SALEM, VA. The Rev. Kenneth Dupin, who leads a small Methodist church here, has a vision: As America grows older, its aging adults could avoid a jarring move to the nursing home by living in small, specially equipped, temporary shelters close to relatives.

So he invented the MEDcottage, a portable high-tech dwelling that could be trucked to a family's back yard and used to shelter a loved one in need of special care.

Skeptics, however, have a different name for Dupin's product: the granny pod.

Protective of zoning laws, some local officials warn that Dupin's dwellings -- which have been authorized by Virginia's state government -- will spring up in subdivisions all over the state, creating not-in-my-back-yard tensions with neighbors and perhaps being misused.

Look at how people despise PODS, those ubiquitous big white storage boxes, critics say. Imagine, they add, if you had people living inside.

"Is it a good idea to throw people into a storage container and put them in your back yard?" said Fairfax County Supervisor Jeff C. McKay (D-Lee). "This is the granny pod. What's next? The college dropout pod?"

Such temporary shelters might work in rural and sparsely developed parts of the state, McKay said, but the impact could be enormous in crowded urban and suburban areas.

"This basically sets up an opportunity to do something legally which, prior to this, had been illegal -- which is to set up a second residence on a single-family property. It turns our zoning ordinance upside down," McKay said.

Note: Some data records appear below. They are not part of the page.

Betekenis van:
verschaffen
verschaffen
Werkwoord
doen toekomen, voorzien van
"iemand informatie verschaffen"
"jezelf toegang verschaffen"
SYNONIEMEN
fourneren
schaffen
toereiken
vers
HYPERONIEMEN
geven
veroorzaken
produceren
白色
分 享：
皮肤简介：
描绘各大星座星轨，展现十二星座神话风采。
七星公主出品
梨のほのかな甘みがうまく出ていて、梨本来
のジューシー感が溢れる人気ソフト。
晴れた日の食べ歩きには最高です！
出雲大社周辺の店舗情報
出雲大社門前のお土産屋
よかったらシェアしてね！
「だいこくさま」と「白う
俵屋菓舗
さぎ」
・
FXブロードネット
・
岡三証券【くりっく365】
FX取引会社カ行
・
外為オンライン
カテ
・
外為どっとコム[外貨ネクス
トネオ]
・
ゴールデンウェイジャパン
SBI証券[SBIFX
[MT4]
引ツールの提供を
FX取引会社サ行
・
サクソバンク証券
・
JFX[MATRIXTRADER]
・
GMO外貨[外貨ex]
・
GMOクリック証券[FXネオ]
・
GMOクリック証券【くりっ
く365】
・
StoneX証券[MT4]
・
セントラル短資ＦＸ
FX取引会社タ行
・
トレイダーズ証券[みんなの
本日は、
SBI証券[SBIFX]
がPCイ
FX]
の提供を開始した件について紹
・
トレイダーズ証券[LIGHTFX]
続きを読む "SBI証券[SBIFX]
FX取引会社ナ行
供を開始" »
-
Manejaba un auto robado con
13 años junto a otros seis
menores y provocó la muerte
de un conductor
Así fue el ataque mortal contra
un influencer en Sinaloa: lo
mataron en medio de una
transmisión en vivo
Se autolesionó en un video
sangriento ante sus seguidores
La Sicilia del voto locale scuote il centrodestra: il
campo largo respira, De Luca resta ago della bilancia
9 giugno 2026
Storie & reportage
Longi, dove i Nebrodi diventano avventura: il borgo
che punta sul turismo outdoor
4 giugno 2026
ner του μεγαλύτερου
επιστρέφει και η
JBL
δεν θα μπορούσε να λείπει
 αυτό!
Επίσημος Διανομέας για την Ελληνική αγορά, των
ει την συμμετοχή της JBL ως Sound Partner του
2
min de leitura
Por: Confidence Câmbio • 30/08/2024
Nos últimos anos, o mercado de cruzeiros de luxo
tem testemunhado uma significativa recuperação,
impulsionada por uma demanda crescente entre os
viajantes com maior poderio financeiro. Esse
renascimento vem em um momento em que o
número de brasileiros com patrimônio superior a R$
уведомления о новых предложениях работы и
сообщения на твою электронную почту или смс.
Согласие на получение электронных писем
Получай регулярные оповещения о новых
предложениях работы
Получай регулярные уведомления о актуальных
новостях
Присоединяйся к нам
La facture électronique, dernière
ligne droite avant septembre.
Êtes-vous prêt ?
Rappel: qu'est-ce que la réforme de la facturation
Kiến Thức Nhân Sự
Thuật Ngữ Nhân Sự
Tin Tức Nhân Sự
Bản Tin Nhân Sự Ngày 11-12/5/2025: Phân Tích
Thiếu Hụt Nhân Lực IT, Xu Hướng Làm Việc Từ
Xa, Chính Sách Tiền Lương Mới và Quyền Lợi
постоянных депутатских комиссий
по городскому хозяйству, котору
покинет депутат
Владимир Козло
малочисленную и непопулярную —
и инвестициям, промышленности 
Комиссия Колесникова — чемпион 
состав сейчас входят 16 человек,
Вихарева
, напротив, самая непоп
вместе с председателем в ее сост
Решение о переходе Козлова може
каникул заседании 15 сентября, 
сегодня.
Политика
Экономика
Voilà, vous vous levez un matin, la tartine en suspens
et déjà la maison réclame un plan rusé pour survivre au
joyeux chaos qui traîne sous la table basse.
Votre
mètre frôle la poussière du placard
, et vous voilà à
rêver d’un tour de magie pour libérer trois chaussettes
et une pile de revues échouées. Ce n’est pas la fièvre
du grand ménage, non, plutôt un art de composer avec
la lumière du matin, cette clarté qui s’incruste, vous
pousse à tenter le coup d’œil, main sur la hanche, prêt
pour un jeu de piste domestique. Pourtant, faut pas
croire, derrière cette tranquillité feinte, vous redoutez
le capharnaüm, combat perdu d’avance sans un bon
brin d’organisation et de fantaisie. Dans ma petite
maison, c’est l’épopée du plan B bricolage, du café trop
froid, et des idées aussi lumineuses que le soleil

The idea, Dupin said, came to him after years of leading humanitarian missions to developing countries, and it was encouraged by a growing sense of his own mortality. But he also said it just might make a lot of money, especially since the nation's elderly population is set to double in just 10 years as more and more baby boomers hit retirement age. Surveys by AARP and others also show that large majorities prefer to live in their own homes or with loved ones rather than in retirement communities.

The Katie factor

Past a mobile home park and some car dealerships sits a small brick church. From its portico is a view of the mountains and the roof of a warehouse.

About half of its 235 members were at services one recent Sunday, many in blue jeans, shirt sleeves or even shorts, like the fellow passing the offering plate. Yet their worship service is known for its high production values. Pastor Ken is its star.

Lyrics scroll over two giant screens as a choir rocks to a karaoke-style backing track, and a funny video reminds people of upcoming elections for church officers.